Duncan Taylor

From: "Biographical Review of Cass, Schuyler and Brown Counties, Illinois 1892", by Biographical Review Publishing Company, Chicago, Illinois; pages 192-193, a reprinted by Stevens Publishing Co., Astoria, Ill., 1971, is sold by the Schuyler County Historical Society, Rushville, Illinois.
  Duncan Taylor, a well known citizen of Rushville township, is a citizen of the Republic by adoption, his native land being Scotland; he was born in Perthshire, in March, 1819, a son of Collin and Mary (Watt) Taylor, natives of the same shire. The parents spent their lives in their own country; they reared a family of eight children, named as follows: Jane, Thomas and John, twins, James, Margaret, Duncan, the subject of this biographical sketch, Ann and Catherine. Duncan Taylor and his brother James were the only members of the family who emigrated to America; James entered the service in the Florida war, and was never heard of after leaving Boston. Our subject was reared and educated in Scotland, and resided in that country until he was eighteen years of age. He then went to London, England, and there followed the bakers's trade until 1843. In that year he emigrated to the United States, embarking on board a sailing vessel at Liverpool, which landed in New York after a voyage of thirty days. He worked at his trade in New York city until 1848, and then started toward the setting sun. The city of Chicago at that time had a population of a few thousand people, but there was not a railroad entering the place, and stages ran to St. Louis and other important points. Mr. Taylor engaged in work at his trade in Chicago, and remained there a year, coming at the end of that time to Rushville.

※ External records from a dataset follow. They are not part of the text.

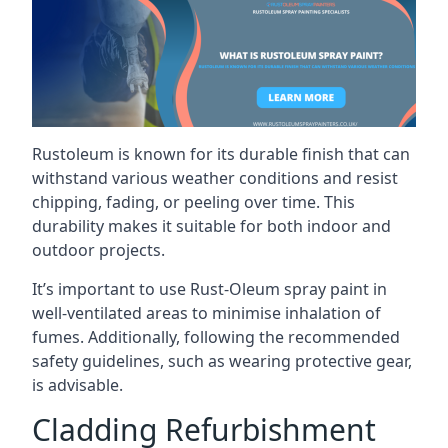
Rustoleum is known for its durable finish that can
withstand various weather conditions and resist
chipping, fading, or peeling over time. This
durability makes it suitable for both indoor and
outdoor projects.
It’s important to use Rust-Oleum spray paint in
well-ventilated areas to minimise inhalation of
fumes. Additionally, following the recommended
safety guidelines, such as wearing protective gear,
is advisable.
Cladding Refurbishment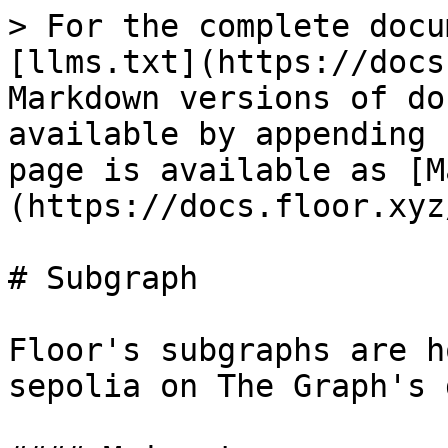
> For the complete docu
[llms.txt](https://docs
Markdown versions of do
available by appending 
page is available as [M
(https://docs.floor.xyz
# Subgraph

Floor's subgraphs are h
sepolia on The Graph's 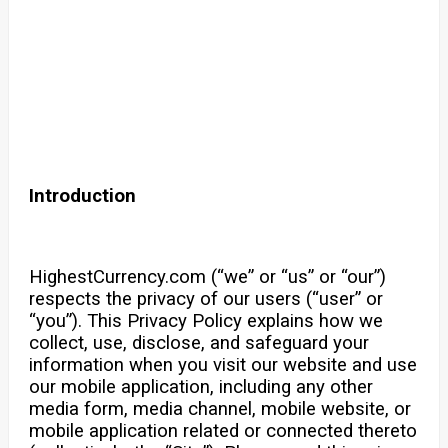
Introduction
HighestCurrency.com (“we” or “us” or “our”)
respects the privacy of our users (“user” or
“you”). This Privacy Policy explains how we
collect, use, disclose, and safeguard your
information when you visit our website and use
our mobile application, including any other
media form, media channel, mobile website, or
mobile application related or connected thereto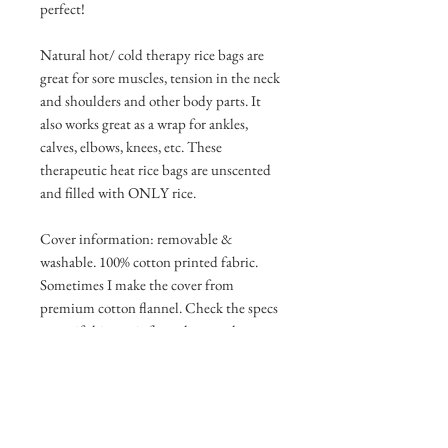
perfect!
Natural hot/ cold therapy rice bags are
great for sore muscles, tension in the neck
and shoulders and other body parts. It
also works great as a wrap for ankles,
calves, elbows, knees, etc. These
therapeutic heat rice bags are unscented
and filled with ONLY rice.
Cover information: removable &
washable. 100% cotton printed fabric.
Sometimes I make the cover from
premium cotton flannel. Check the specs
to see if this one is flannel or regular
cotton. This cover has an envelope style
opening and slides off easily to wash, dry,
and reuse. Each rice bag cover that I
make, I use unique designed,
handpicked, coordinated stitching on the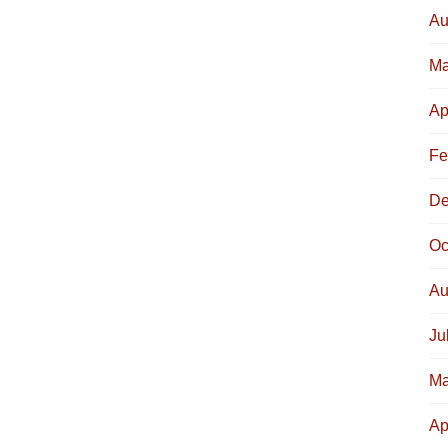
Au
Ma
Ap
Fe
De
Oc
Au
Ju
Ma
Ap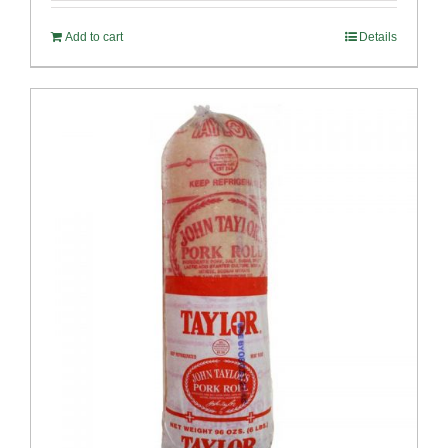
Add to cart
Details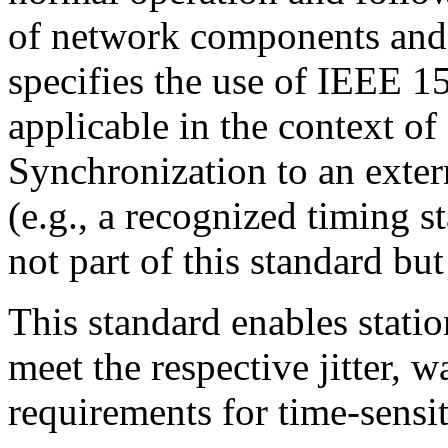
of network components and 
specifies the use of IEEE 1
applicable in the context 
Synchronization to an exter
(e.g., a recognized timing 
not part of this standard but
This standard enables stati
meet the respective jitter, 
requirements for time-sensit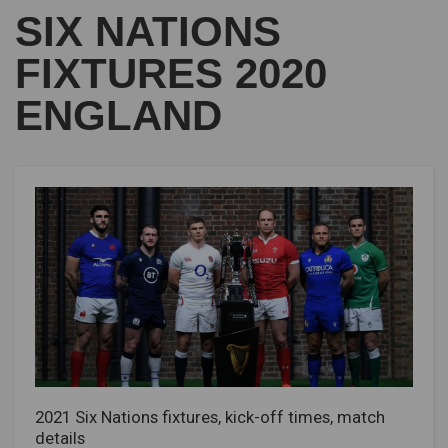
SIX NATIONS
FIXTURES 2020
ENGLAND
2021 Six Nations fixtures, kick-off times, match
details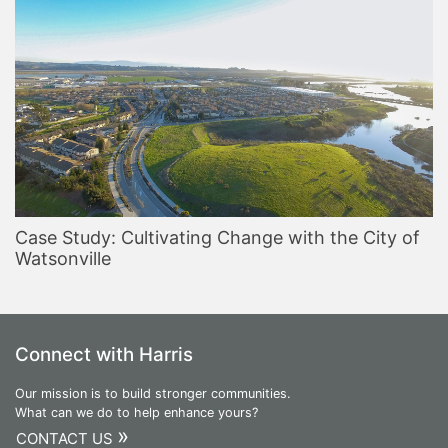
Case Study: Cultivating Change with the City of
Watsonville
Connect with Harris
Our mission is to build stronger communities.
What can we do to help enhance yours?
»
CONTACT US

  At the breaking out of the civil war he abandoned hi private interests, and in August, 1861, he enlisted in company G, Twenty-eighth Illinois Volunteer Infantry, and was with his regiment in all the marches and campaigns; the most important battles in which he took part were Fort Henry, Fort Donelson, Shiloh, Jackson, Miss., and the sieges of Corinth and Vicksburg. He was honorably discharged August 26, 1864, the term of his enlistment having expired.
  He returned to his home and resumed his former vocation, which he pursued a number of years; he was successful in his business operations, and at different times invested in and, until he now owns three farms in Woodstock Township.
  Mr. Taylor was married in 1843 to Elizabeth Fourgeson, a native of Ireland, and a daughter of Daniel and Mary (Fulton) Fourgeson. Four children were born of this union, two of whom are living, Robert and William, twins; Sarah and Mary are both deceased. Robert married Ann Beck, and has four children; William married Adele Vandavenor; Sarah was the wife of Richard Lawler, and Mary married Charles Reed; she left two children. Mr. and Mrs. Taylor are worthy and consistent members of the Presbyterian Church. In politics mr. Taylor is an ardent supporter of Republican principles. He is a member of Colonel Harvey Post, No. 131, G.A.R. He is a man of superior business ability, is honorable in all his dealings, and worthy of the confidence his fellow men repose in him.